First, these surpluses will only help reduce the province’s debt load by a projected $1.2 billion from 2022/23 to 2024/25, a drop in the bucket in the grand scheme of things.
Moreover, and perhaps most importantly, these surpluses are almost entirely the result higher resource revenue fuelled by a rebound in commodity prices. Of the $11.5 billion improvement in the budgetary balance in 2022/23 (the province moved from a projected $11.0 billion deficit to a $500 million surplus), higher resource revenue accounts for $9.1 billion or nearly 80 per cent of that improvement.
If the government relies on a rebound in resource revenue to balance the budget, the province will incur more deficits once commodity prices inevitably decline in the future, just as it has before. In other words, the good times will only last as long as high resource revenues do—then comes more debt.
The big question is, why should Albertans care? It’s just government debt, right?
But just as households must pay interest on their mortgages and credit cards, Albertans must pay interest on government debt. And as debt increases, holding all else equal, interest costs rise.
Consider that in 2007/08, Alberta spent only $61 per person on provincial debt interest payments.

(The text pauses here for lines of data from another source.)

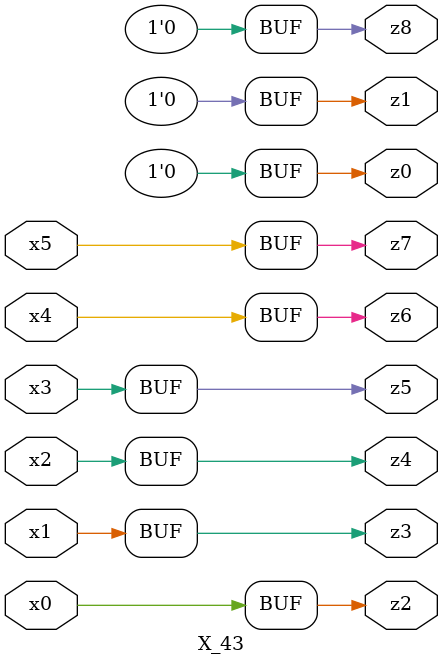
<source format=v>

module X_43 ( 
    x0, x1, x2, x3, x4, x5,
    z0, z1, z2, z3, z4, z5, z6, z7, z8  );
  input  x0, x1, x2, x3, x4, x5;
  output z0, z1, z2, z3, z4, z5, z6, z7, z8;
  assign z0 = 1'b0;
  assign z1 = 1'b0;
  assign z2 = x0;
  assign z3 = x1;
  assign z4 = x2;
  assign z5 = x3;
  assign z6 = x4;
  assign z7 = x5;
  assign z8 = 1'b0;
endmodule



</source>
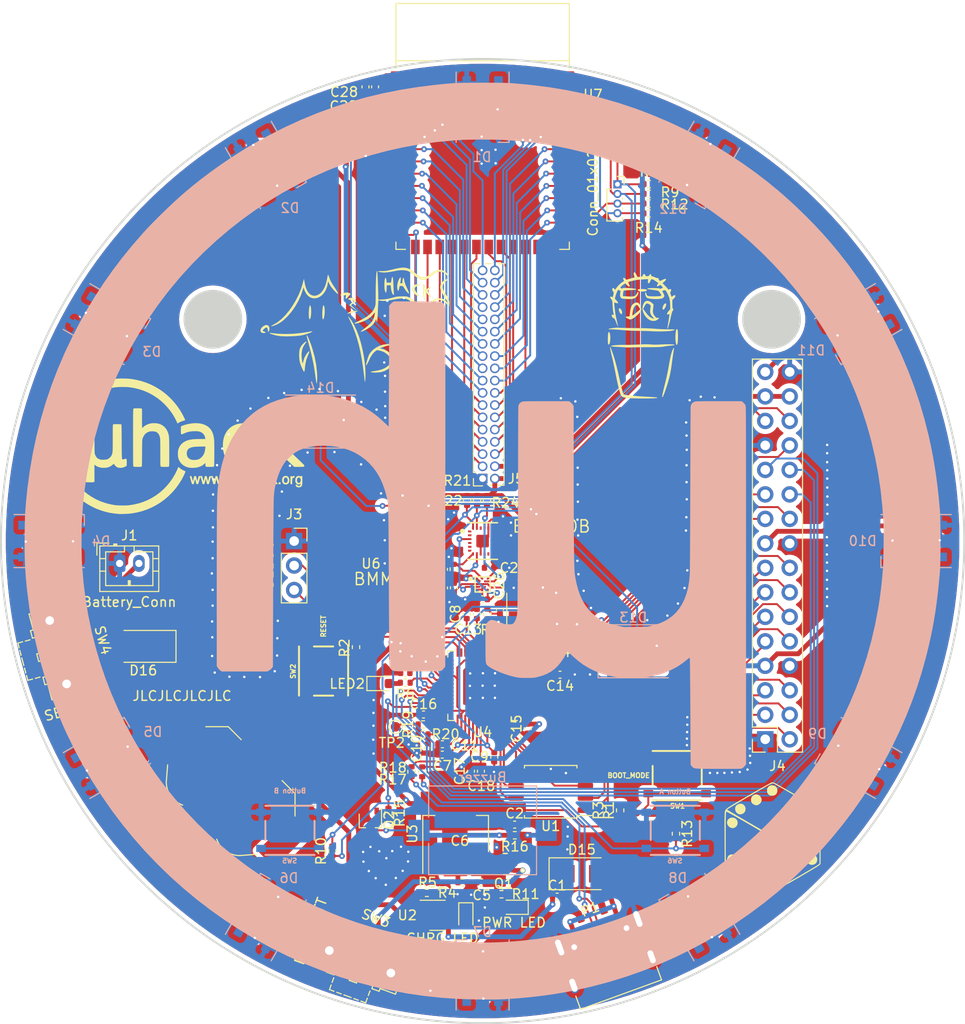
<source format=kicad_pcb>
(kicad_pcb (version 20211014) (generator pcbnew)

  (general
    (thickness 1.6)
  )

  (paper "A4")
  (layers
    (0 "F.Cu" signal)
    (31 "B.Cu" signal)
    (32 "B.Adhes" user "B.Adhesive")
    (33 "F.Adhes" user "F.Adhesive")
    (34 "B.Paste" user)
    (35 "F.Paste" user)
    (36 "B.SilkS" user "B.Silkscreen")
    (37 "F.SilkS" user "F.Silkscreen")
    (38 "B.Mask" user)
    (39 "F.Mask" user)
    (40 "Dwgs.User" user "User.Drawings")
    (41 "Cmts.User" user "User.Comments")
    (42 "Eco1.User" user "User.Eco1")
    (43 "Eco2.User" user "User.Eco2")
    (44 "Edge.Cuts" user)
    (45 "Margin" user)
    (46 "B.CrtYd" user "B.Courtyard")
    (47 "F.CrtYd" user "F.Courtyard")
    (48 "B.Fab" user)
    (49 "F.Fab" user)
    (50 "User.1" user)
    (51 "User.2" user)
    (52 "User.3" user)
    (53 "User.4" user)
    (54 "User.5" user)
    (55 "User.6" user)
    (56 "User.7" user)
    (57 "User.8" user)
    (58 "User.9" user)
  )

  (setup
    (stackup
      (layer "F.SilkS" (type "Top Silk Screen"))
      (layer "F.Paste" (type "Top Solder Paste"))
      (layer "F.Mask" (type "Top Solder Mask") (thickness 0.01))
      (layer "F.Cu" (type "copper") (thickness 0.035))
      (layer "dielectric 1" (type "core") (thickness 1.51) (material "FR4") (epsilon_r 4.5) (loss_tangent 0.02))
      (layer "B.Cu" (type "copper") (thickness 0.035))
      (layer "B.Mask" (type "Bottom Solder Mask") (thickness 0.01))
      (layer "B.Paste" (type "Bottom Solder Paste"))
      (layer "B.SilkS" (type "Bottom Silk Screen"))
      (copper_finish "None")
      (dielectric_constraints no)
    )
    (pad_to_mask_clearance 0)
    (pcbplotparams
      (layerselection 0x00010fc_ffffffff)
      (disableapertmacros false)
      (usegerberextensions false)
      (usegerberattributes true)
      (usegerberadvancedattributes true)
      (creategerberjobfile true)
      (svguseinch false)
      (svgprecision 6)
      (excludeedgelayer true)
      (plotframeref false)
      (viasonmask false)
      (mode 1)
      (useauxorigin false)
      (hpglpennumber 1)
      (hpglpenspeed 20)
      (hpglpendiameter 15.000000)
      (dxfpolygonmode true)
      (dxfimperialunits true)
      (dxfusepcbnewfont true)
      (psnegative false)
      (psa4output false)
      (plotreference true)
      (plotvalue true)
      (plotinvisibletext false)
      (sketchpadsonfab false)
      (subtractmaskfromsilk false)
      (outputformat 1)
      (mirror false)
      (drillshape 1)
      (scaleselection 1)
      (outputdirectory "")
    )
  )

  (net 0 "")
  (net 1 "GND")
  (net 2 "Net-(BT1-Pad1)")
  (net 3 "VCC")
  (net 4 "Net-(BZ1-Pad2)")
  (net 5 "+3V3")
  (net 6 "/XIN")
  (net 7 "+1V1")
  (net 8 "/ADC_AVDD")
  (net 9 "/ESP_EN")
  (net 10 "VBUS")
  (net 11 "Net-(D3-Pad2)")
  (net 12 "Net-(D1-Pad2)")
  (net 13 "/LED_POST")
  (net 14 "/Logo Led/DATA_OUT")
  (net 15 "/LED_STRIPE")
  (net 16 "Net-(D13-Pad2)")
  (net 17 "/Circle Led/DATA_OUT")
  (net 18 "Net-(D2-Pad2)")
  (net 19 "/SWCLK")
  (net 20 "/SWD")
  (net 21 "/GPIO_0")
  (net 22 "/GPIO_1")
  (net 23 "/GPIO_2")
  (net 24 "/GPIO_3")
  (net 25 "/GPIO_4")
  (net 26 "/GPIO_5")
  (net 27 "/GPIO_6")
  (net 28 "/GPIO_7")
  (net 29 "/GPIO_8")
  (net 30 "/GPIO_9")
  (net 31 "/GPIO_10")
  (net 32 "/GPIO_11")
  (net 33 "/GPIO_12")
  (net 34 "/GPIO_13")
  (net 35 "/GPIO_14")
  (net 36 "/GPIO_15")
  (net 37 "/ADC_3")
  (net 38 "/ADC_0")
  (net 39 "/ADC_1")
  (net 40 "/RUN")
  (net 41 "/GPIO24")
  (net 42 "/GPIO25")
  (net 43 "/ESP_BOOT")
  (net 44 "/WiFi_BT/IO13")
  (net 45 "/WiFi_BT/IO15")
  (net 46 "/WiFi_BT/IO12")
  (net 47 "/WiFi_BT/IO4")
  (net 48 "/WiFi_BT/IO14")
  (net 49 "/WiFi_BT/IO16")
  (net 50 "/WiFi_BT/IO17")
  (net 51 "/WiFi_BT/IO5")
  (net 52 "/WiFi_BT/IO18")
  (net 53 "/WiFi_BT/IO21")
  (net 54 "/WiFi_BT/IO35")
  (net 55 "unconnected-(P1-PadA5)")
  (net 56 "/USB_D+")
  (net 57 "/USB_D-")
  (net 58 "unconnected-(P1-PadB5)")
  (net 59 "Net-(Q2-Pad1)")
  (net 60 "/~{USB_BOOT}")
  (net 61 "/QSPI_SS")
  (net 62 "Net-(C1-Pad1)")
  (net 63 "Net-(R5-Pad2)")
  (net 64 "/XOUT")
  (net 65 "/SW_1")
  (net 66 "/SW_2")
  (net 67 "/GPIO23")
  (net 68 "/ADC_VREF")
  (net 69 "/I2C_SCL")
  (net 70 "/I2C_SDA")
  (net 71 "Net-(D16-Pad1)")
  (net 72 "Net-(Q1-Pad1)")
  (net 73 "/QSPI_SD1")
  (net 74 "/QSPI_SD2")
  (net 75 "/QSPI_SD0")
  (net 76 "/QSPI_SCLK")
  (net 77 "/QSPI_SD3")
  (net 78 "/GPIO_16")
  (net 79 "Net-(LED3-Pad2)")
  (net 80 "Net-(R17-Pad2)")
  (net 81 "Net-(R18-Pad1)")
  (net 82 "Net-(R23-Pad2)")
  (net 83 "Net-(R24-Pad2)")
  (net 84 "/Gyros/INT_S1")
  (net 85 "/Gyros/INT")
  (net 86 "Net-(D5-Pad2)")
  (net 87 "/WiFi_BT/IO6")
  (net 88 "/WiFi_BT/IO7")
  (net 89 "/WiFi_BT/IO8")
  (net 90 "/WiFi_BT/IO44")
  (net 91 "Net-(C22-Pad1)")
  (net 92 "/WiFi_BT/IO43")
  (net 93 "/WiFi_BT/IO3")
  (net 94 "/WiFi_BT/IO46")
  (net 95 "/WiFi_BT/IO9")
  (net 96 "/WiFi_BT/IO10")
  (net 97 "/WiFi_BT/IO11")
  (net 98 "/WiFi_BT/IO47")
  (net 99 "/WiFi_BT/IO48")
  (net 100 "/WiFi_BT/IO45")
  (net 101 "/WiFi_BT/IO2")
  (net 102 "/WiFi_BT/IO1")
  (net 103 "/WiFi_BT/IO36")
  (net 104 "/WiFi_BT/IO37")
  (net 105 "/WiFi_BT/IO38")
  (net 106 "/WiFi_BT/IO39")
  (net 107 "/WiFi_BT/IO40")
  (net 108 "/WiFi_BT/IO41")
  (net 109 "/WiFi_BT/IO42")
  (net 110 "unconnected-(U5-Pad2)")
  (net 111 "unconnected-(U5-Pad4)")
  (net 112 "unconnected-(U5-Pad5)")
  (net 113 "unconnected-(U5-Pad11)")
  (net 114 "unconnected-(U5-Pad14)")
  (net 115 "unconnected-(U5-Pad15)")
  (net 116 "unconnected-(U5-Pad16)")
  (net 117 "unconnected-(U5-Pad17)")
  (net 118 "unconnected-(U5-Pad22)")
  (net 119 "unconnected-(U5-Pad1)")
  (net 120 "unconnected-(U5-Pad6)")
  (net 121 "unconnected-(U5-Pad19)")
  (net 122 "unconnected-(U6-PadD4)")
  (net 123 "Net-(D4-Pad2)")
  (net 124 "Net-(D8-Pad2)")
  (net 125 "Net-(D10-Pad4)")
  (net 126 "Net-(D10-Pad2)")
  (net 127 "Net-(D6-Pad2)")
  (net 128 "Net-(D7-Pad2)")
  (net 129 "Net-(D11-Pad2)")
  (net 130 "Net-(J1-Pad2)")
  (net 131 "Net-(LED2-Pad2)")
  (net 132 "Net-(LED1-Pad1)")
  (net 133 "Net-(C4-Pad2)")
  (net 134 "/ADC_2")
  (net 135 "Net-(D16-Pad2)")
  (net 136 "Net-(R4-Pad2)")

  (footprint "Capacitor_SMD:C_0402_1005Metric" (layer "F.Cu") (at 93.86 117.99))

  (footprint "Capacitor_SMD:C_0402_1005Metric" (layer "F.Cu") (at 100.01 106.04))

  (footprint "Connector_USB:USB_C_Receptacle_Palconn_UTC16-G" (layer "F.Cu") (at 112.72 142.487769 20))

  (footprint "Capacitor_SMD:C_0402_1005Metric" (layer "F.Cu") (at 100.67 102.78))

  (footprint "Resistor_SMD:R_0402_1005Metric" (layer "F.Cu") (at 93.82 120.05 180))

  (footprint "Resistor_SMD:R_0402_1005Metric" (layer "F.Cu") (at 93.73 123.93 90))

  (footprint "Connector_PinSocket_2.54mm:PinSocket_1x03_P2.54mm_Vertical" (layer "F.Cu") (at 80.435 100))

  (footprint "Capacitor_SMD:C_0402_1005Metric" (layer "F.Cu") (at 139 122.5 150))

  (footprint "Capacitor_SMD:C_0402_1005Metric" (layer "F.Cu") (at 94.33 121.5 -90))

  (footprint "Capacitor_SMD:C_0402_1005Metric" (layer "F.Cu") (at 145 100 180))

  (footprint "Resistor_SMD:R_0402_1005Metric" (layer "F.Cu") (at 91.97 114.69 180))

  (footprint "Capacitor_SMD:C_0402_1005Metric" (layer "F.Cu") (at 78.39 60.49 -60))

  (footprint "Package_DFN_QFN:QFN-56-1EP_7x7mm_P0.4mm_EP3.2x3.2mm" (layer "F.Cu") (at 100 115 180))

  (footprint "Capacitor_SMD:C_0402_1005Metric" (layer "F.Cu") (at 55 100))

  (footprint "BHI160B:Bosch_Sensortec-BHI160B-MFG" (layer "F.Cu") (at 100 100))

  (footprint "Resistor_SMD:R_0402_1005Metric" (layer "F.Cu") (at 90.23 128.22 -90))

  (footprint "Resistor_SMD:R_0402_1005Metric" (layer "F.Cu") (at 117.26 63.99))

  (footprint "Resistor_SMD:R_0402_1005Metric" (layer "F.Cu") (at 93.82 119.02))

  (footprint "Capacitor_SMD:C_0402_1005Metric" (layer "F.Cu") (at 108.04 113.86 180))

  (footprint "LED_SMD:LED_0603_1608Metric" (layer "F.Cu") (at 89.475 114.775))

  (footprint "Battery:BatteryHolder_LINX_BAT-HLD-012-SMT" (layer "F.Cu") (at 73.95 125.83 -45))

  (footprint "Resistor_SMD:R_0402_1005Metric" (layer "F.Cu") (at 100.45 95.79 -90))

  (footprint "BMM150:Bosch_Sensortec-BMM150-IPC_B" (layer "F.Cu") (at 100 104.5))

  (footprint "LED_SMD:LED_0603_1608Metric" (layer "F.Cu") (at 103.25 137.98 180))

  (footprint "Capacitor_SMD:C_0402_1005Metric" (layer "F.Cu") (at 61 122.5 30))

  (footprint "Capacitor_SMD:C_0402_1005Metric" (layer "F.Cu") (at 61 77.5 -30))

  (footprint "TS-1184:TS-1187A-B-A-B" (layer "F.Cu") (at 83.49 113.48 -90))

  (footprint "Resistor_SMD:R_0402_1005Metric" (layer "F.Cu") (at 94.21 136.48 180))

  (footprint "Capacitor_SMD:C_0402_1005Metric" (layer "F.Cu") (at 139 77.5 -150))

  (footprint "Capacitor_SMD:C_0402_1005Metric" (layer "F.Cu") (at 84 87.44 180))

  (footprint "Connector_JST:JST_PH_B2B-PH-K_1x02_P2.00mm_Vertical" (layer "F.Cu") (at 62.32 102.32))

  (footprint "Resistor_SMD:R_0402_1005Metric" (layer "F.Cu") (at 98.39 95.79 -90))

  (footprint "Capacitor_SMD:C_0402_1005Metric" (layer "F.Cu") (at 103.33 129.41))

  (footprint "Capacitor_SMD:C_0402_1005Metric" (layer "F.Cu") (at 104.68 119.45 90))

  (footprint "Connector_PinSocket_1.27mm:PinSocket_2x18_P1.27mm_Vertical" (layer "F.Cu") (at 100 93.52 180))

  (footprint "Capacitor_SMD:C_0402_1005Metric" (layer "F.Cu") (at 98.79 123.87 90))

  (footprint "Resistor_SMD:R_0402_1005Metric" (layer "F.Cu") (at 117.26 62.98))

  (footprint "Capacitor_SMD:C_0402_1005Metric" (layer "F.Cu") (at 77.5 61 -60))

  (footprint "Capacitor_SMD:C_0402_1005Metric" (layer "F.Cu") (at 88.84 52.9 90))

  (footprint "Crystal:Crystal_SMD_3225-4Pin_3.2x2.5mm" (layer "F.Cu") (at 104.51 107.05))

  (footprint "Resistor_SMD:R_0402_1005Metric" (layer "F.Cu") (at 103.34 130.51 180))

  (footprint "Resistor_SMD:R_0402_1005Metric" (layer "F.Cu") (at 117.25 66.02))

  (footprint "TestPoint:TestPoint_Pad_D1.0mm" (layer "F.Cu") (at 90.97 119.26))

  (footprint "TestPoint:TestPoint_Pad_D1.0mm" (layer "F.Cu") (at 126.49 138.47))

  (footprint "Espressif:ESP32-S3-WROOM-1" (layer "F.Cu") (at 100 60))

  (footprint "Diode_SMD:D_SMA" (layer "F.Cu")
    (tedit 586432E5) (tstamp 706c6179-52dc-4d02-b250-93eeeb2cc851)
    (at 64.77 110.92 180)
    (descr "Diode SMA (DO-214AC)")
    (tags "Diode SMA (DO-214AC)")
    (property "Sheetfile" "File: Badge_v1.kicad_sch")
    (property "Sheetname" "")
    (path "/a820d889-355b-488f-889e-e4bdbd8ca018")
    (attr smd)
    (fp_text reference "D16" (at 0 -2.5) (layer "F.SilkS")
      (effects (font (size 1 1) (thickness 0.15)))
      (tstamp 5cf67a77-a748-48f1-b2b1-3734da3bd7e6)
    )
    (fp_text value "D_Schottky" (at 0 2.6) (layer "F.Fab")
      (effects (font (size 1 1) (thickness 0.15)))
      (tstamp 818f1874-62ff-41b9-b070-ff833be0143d)
    )
    (fp_text user "${REFERENCE}" (at 0 -2.5) (layer "F.Fab")
      (effects (font (size 1 1) (thickness 0.15)))
      (tstamp 7b357fb9-06e4-48ad-97ed-06e476fd2787)
    )
    (fp_line (start -3.4 1.65) (end 2 1.65) (layer "F.SilkS") (width 0.12) (tstamp 8daefb53-5853-4655-9014-d98768c158a5))
    (fp_line (start -3.4 -1.65) (end -3.4 1.65) (layer "F.SilkS") (width 0.12) (tstamp c2264fe9-5c9a-40ba-9aef-b2ea6069d97f))
    (fp_line (start -3.4 -1.65) (end 2 -1.65) (layer "F.SilkS") (width 0.12) (tstamp f2c4d151-7c81-4012-88d8-47737237c6c5))
    (fp_line (start 3.5 -1.75) (end 3.5 1.75) (layer "F.CrtYd") (width 0.05) (tstamp 1488dbbc-fbb3-4f08-86ee-3b538175adb4))
    (fp_line (start -3.5 -1.75) (end 3.5 -1.75) (layer "F.CrtYd") (width 0.05) (tstamp 6a7b2074-6c23-4ffc-90eb-2a8dd14b8aa1))
    (fp_line (start -3.5 1.75) (end -3.5 -1.75) (layer "F.CrtYd") (width 0.05) (tstamp a78e3649-f357-48ca-9580-47bd4bc8f0c1))
    (fp_line (start 3.5 1.75) (end -3.5 1.75) (layer "F.CrtYd") (width 0.05) (tstamp adc6836c-d45b-4457-aa82-1e373f6a8e94))
    (fp_line (start 0.50118 0.75032) (end 0.50118 -0.79908) (layer "F.Fab") (width 0.1) (tstamp 11d499e8-5241-40ac-b64c-4266768831be))
    (fp_line (start 2.3 -1.5) (end -2.3 -1.5) (layer "F.Fab") (width 0.1) (tstamp 24ebcafe-4e6f-4a8c-bb20-4de242444cca))
    (fp_line (start 0.50118 0.00102) (end 1.4994 0.00102) (layer "F.Fab") (width 0.1) (tstamp 329ff6f9-3922-4953-b418-5a811695b0ee))
    (fp_line (start -0.64944 0.00102) (end -1.55114 0.00102) (layer "F.Fab") (width 0.1) (tstamp 3b082169-6612-4971-afd1-9611fb364476))
    (fp_line (start -0.64944 0.00102) (end 0.50118 0.75032) (layer "F.Fab") (width 0.1) (tstamp 56b48356-a
... [1496153 chars truncated]
</source>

By 2024/25, that number will reach a projected $610 per person. Until the government gets debt under control, a meaningful share of Albertans hard-earned tax dollars will continue to go towards paying interest on government debt rather than on government services (health care, for example).
Oh and keep in mind, if historically low interest rates rise higher than forecast—and the Bank of Canada last week raised its policy interest rate—debt interest costs will only increase further (again, holding all else equal).
Whatever the result of the UCP leadership review, and whatever party holds power in Edmonton, Alberta needs a plan to pay down government debt and prevent the accumulation of new debt when resource revenue inevitably declines. Otherwise, Albertans will continue to pay the price.